The 2016–2020 5-year American Community Survey estimates show that the median household income was $61,168 (with a margin of error of +/- $5,081) and the median family income was $62,083 (+/- $8,995). Males had a median income of $40,682 (+/- $9,759) versus $24,886 (+/- $12,192) for females. The median income for those above 16 years old was $34,286 (+/- $4,345). Approximately, 7.5% of families and 8.6% of the population were below the poverty line, including 12.3% of those under the age of 18 and 8.9% of those ages 65 or over.

===2010 census===
As of the census of 2010, there were 813 people, 315 households, and 215 families living in the city. The population density was 1042.3 PD/sqmi. There were 336 housing units at an average density of 430.8 /sqmi. The racial makeup of the city was 96.8% White, 1.4% Native American, 0.2% Asian, and 1.6% from two or more races. Hispanic or Latino of any race were 2.2% of the population.

There were 315 households, of which 43.2% had children under the age of 18 living with them, 43.5% were married couples living together, 15.2% had a female householder with no husband present, 9.5% had a male householder with no wife present, and 31.7% were non-families. 25.7% of all households were made up of individuals, and 9.2% had someone living alone who was 65 years of age or older.
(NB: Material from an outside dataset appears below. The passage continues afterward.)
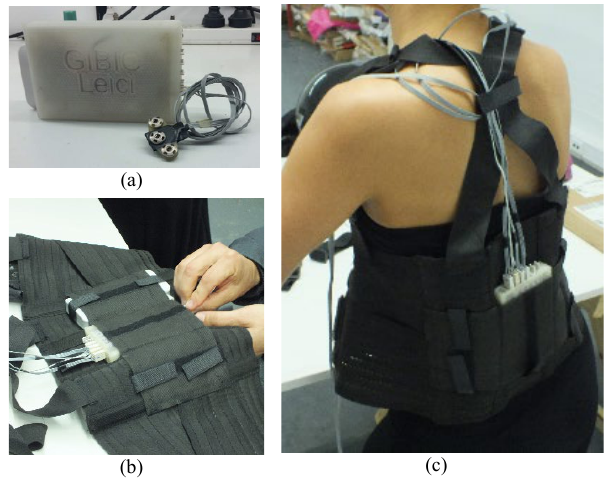
Figure 1. WIMUMO in a performance. (a) the wearable biopotential acquisition system, (b) WIMUMO and a battery pack placed in a textile elastic band and (c) installed on the performer body.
The average household size was 2.58 and the average family size was 3.12.

The median age in the city was 33.5 years. 30.3% of residents were under the age of 18; 9.5% were between the ages of 18 and 24; 26.8% were from 25 to 44; 25.3% were from 45 to 64; and 8.2% were 65 years of age or older. The gender makeup of the city was 51.2% male and 48.8% female.

===2000 census===
As of the census of 2000, there were 706 people, 260 households, and 198 families living in the city. The population density was 1,986.0 PD/sqmi. There were 279 housing units at an average density of 784.8 /sqmi. The racial makeup of the city was 97.17% White, 0.99% Native American, 0.14% from other races, and 1.70% from two or more races. Hispanic or Latino of any race were 0.99% of the population.

There were 260 households, out of which 45.4% had children under the age of 18 living with them, 54.6% were married couples living together, 16.9% had a female householder with no husband present, and 23.5% were non-families. 20.4% of all households were made up of individuals, and 6.9% had someone living alone who was 65 years of age or older. The average household size was 2.72 and the average family size was 3.14.

In the city, the population was spread out, with 32.4% under the age of 18, 7.8% from 18 to 24, 33.7% from 25 to 44, 16.9% from 45 to 64, and 9.2% who were 65 years of age or older. The median age was 31 years. For every 100 females, there were 101.7 males. For every 100 females age 18 and over, there were 94.7 males.

The median income for a household in the city was $40,221, and the median income for a family was $45,278. Males had a median income of $35,515 versus $25,769 for females. The per capita income for the city was $16,008. About 4.5% of families and 5.9% of the population were below the poverty line, including 7.5% of those under age 18 and 1.8% of those age 65 or over.

==Education==
The community is served by Jefferson West USD 340 public school district.